● **How to complete this task**: Each line below from the line with "Table 3. Benchmark" to the line with "Figure 2. Hierarchy" must be copied exactly, including those two, and no picture may appear in the copy.

● **Records for the task**:
----

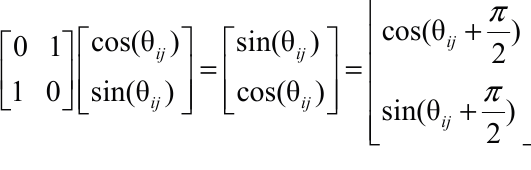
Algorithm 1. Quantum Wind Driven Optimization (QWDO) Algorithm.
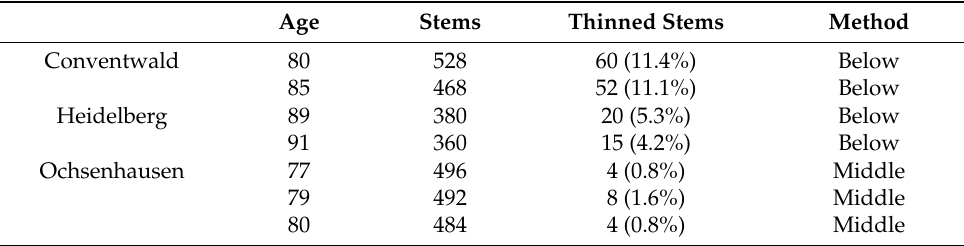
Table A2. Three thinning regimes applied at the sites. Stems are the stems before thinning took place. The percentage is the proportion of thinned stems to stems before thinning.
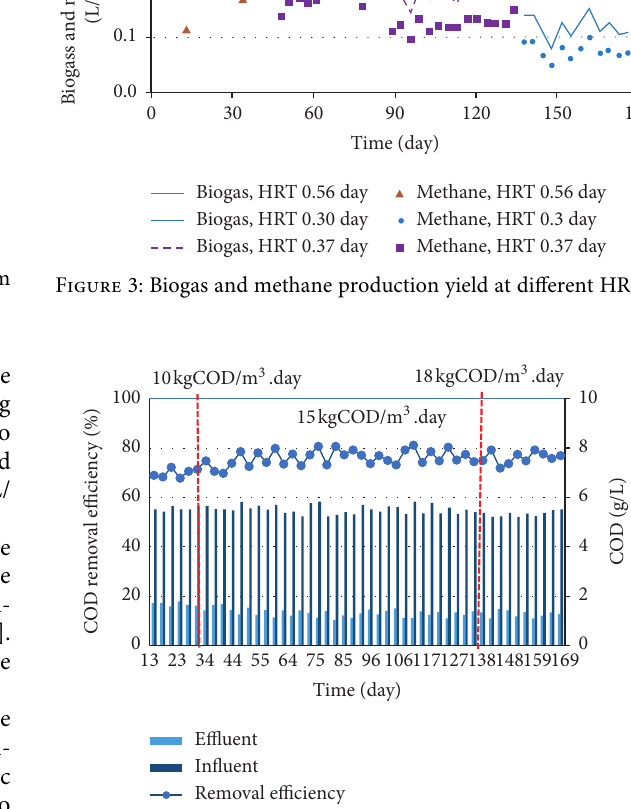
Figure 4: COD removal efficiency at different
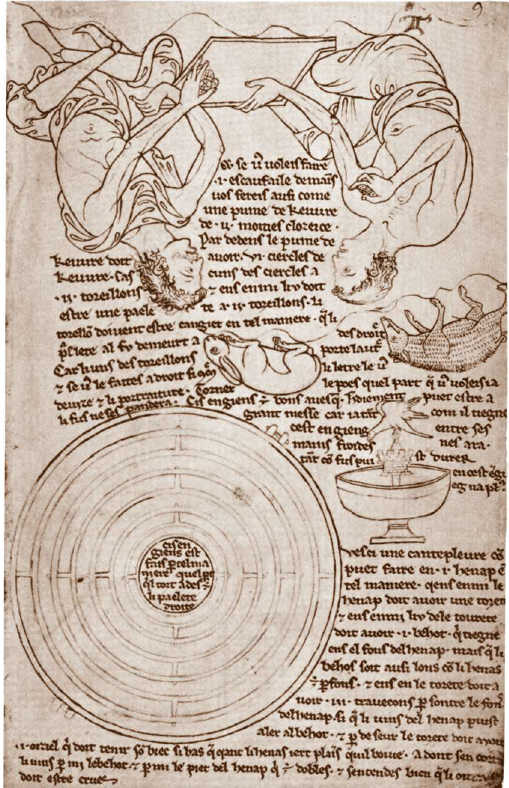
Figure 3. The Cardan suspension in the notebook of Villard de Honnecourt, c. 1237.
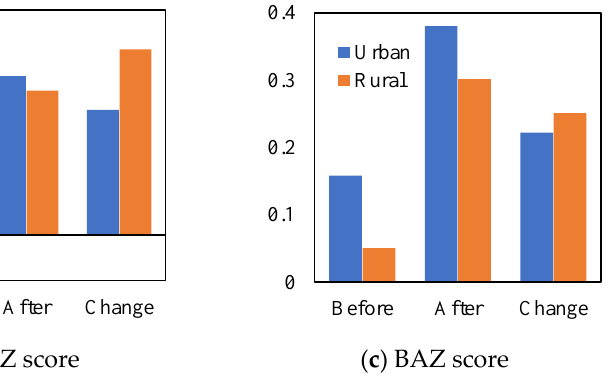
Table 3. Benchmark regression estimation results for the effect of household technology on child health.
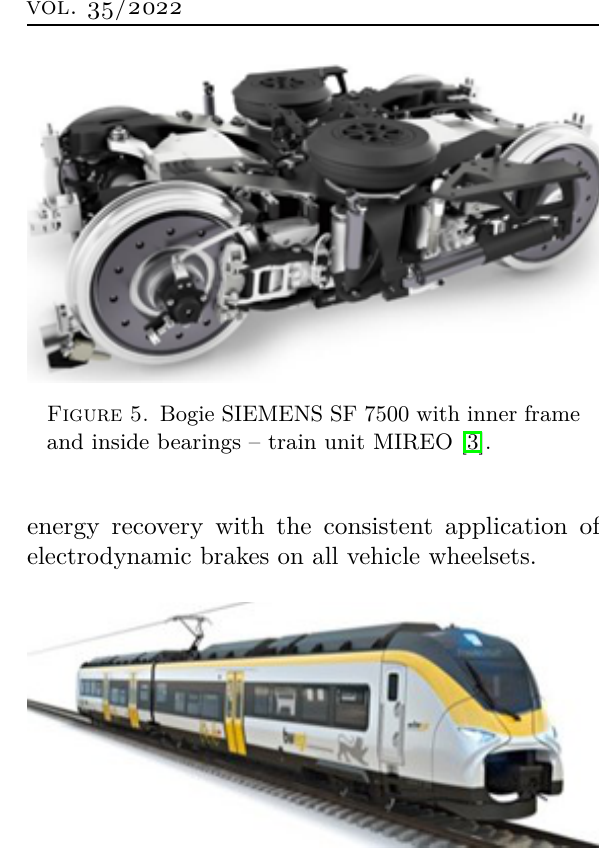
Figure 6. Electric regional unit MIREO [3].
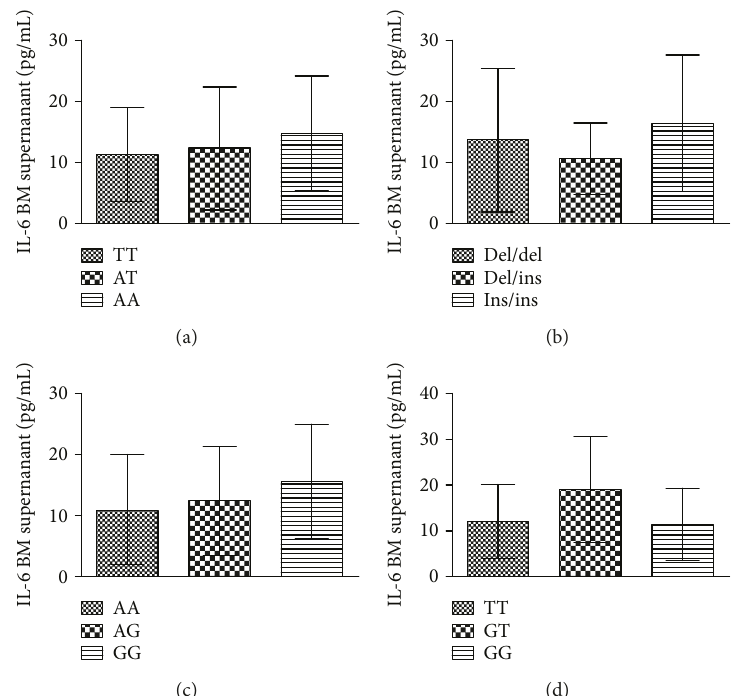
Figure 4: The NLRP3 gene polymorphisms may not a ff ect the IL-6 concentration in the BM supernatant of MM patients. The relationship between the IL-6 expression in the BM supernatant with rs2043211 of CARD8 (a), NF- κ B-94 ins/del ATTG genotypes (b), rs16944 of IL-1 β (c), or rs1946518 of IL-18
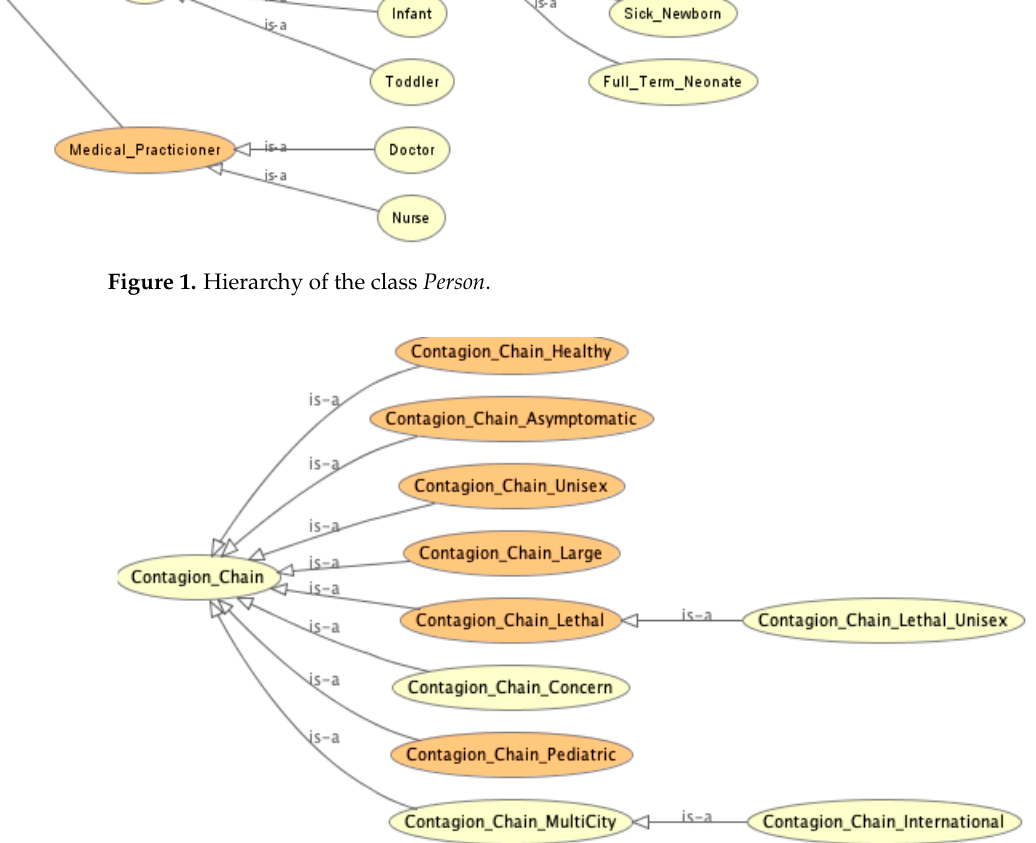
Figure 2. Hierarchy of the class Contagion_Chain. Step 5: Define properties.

----

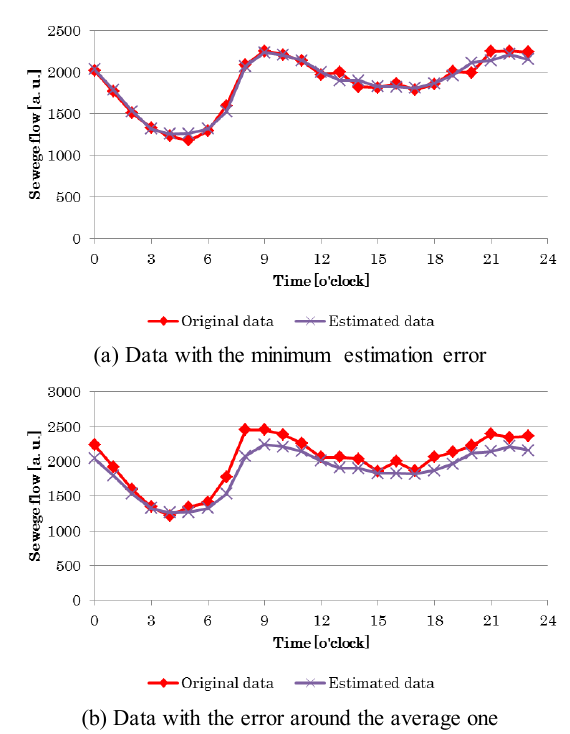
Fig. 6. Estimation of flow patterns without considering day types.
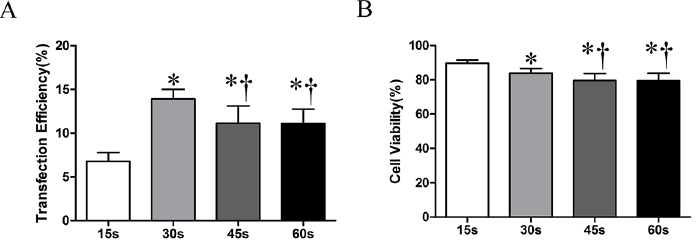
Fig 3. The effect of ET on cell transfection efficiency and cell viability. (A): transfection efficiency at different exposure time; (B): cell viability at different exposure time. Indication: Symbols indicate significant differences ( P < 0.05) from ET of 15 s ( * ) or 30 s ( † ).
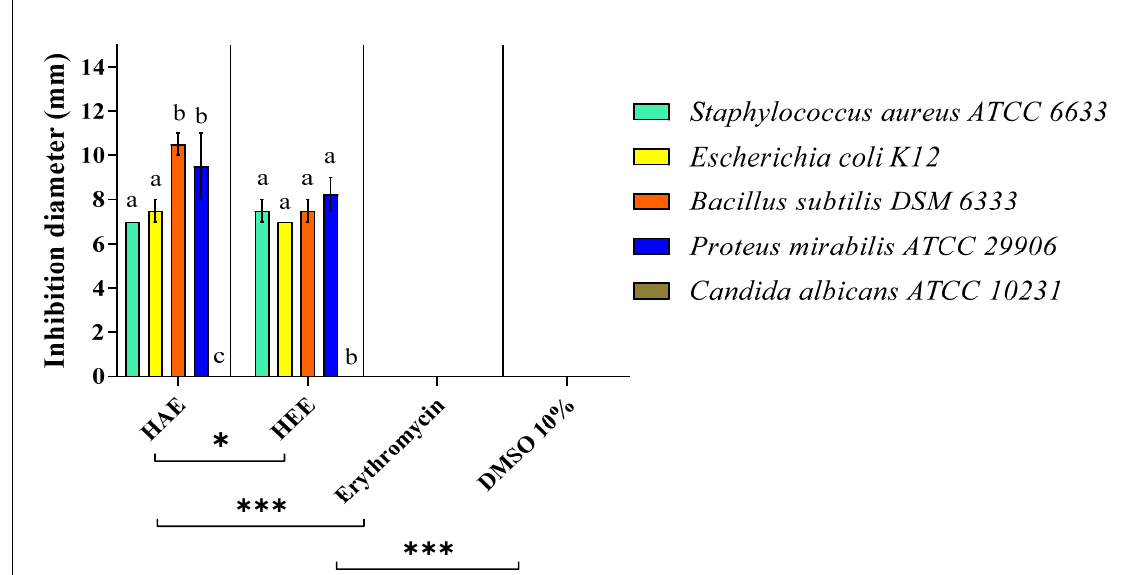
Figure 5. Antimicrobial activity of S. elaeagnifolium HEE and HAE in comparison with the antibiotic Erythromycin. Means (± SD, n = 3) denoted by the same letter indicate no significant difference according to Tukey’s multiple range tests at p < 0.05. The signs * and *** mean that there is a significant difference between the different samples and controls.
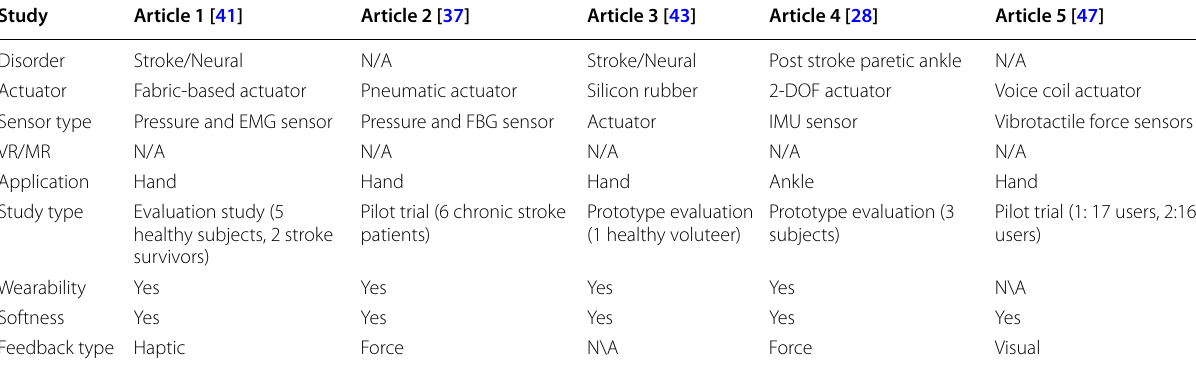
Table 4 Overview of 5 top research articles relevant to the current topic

----

● **Answer space**:
Table 3. Benchmark regression estimation results for the effect of household technology on child health.
Figure 6. Electric regional unit MIREO [3].
Figure 4: The NLRP3 gene polymorphisms may not a ff ect the IL-6 concentration in the BM supernatant of MM patients. The relationship between the IL-6 expression in the BM supernatant with rs2043211 of CARD8 (a), NF- κ B-94 ins/del ATTG genotypes (b), rs16944 of IL-1 β (c), or rs1946518 of IL-18
Figure 2. Hierarchy of the class Contagion_Chain. Step 5: Define properties.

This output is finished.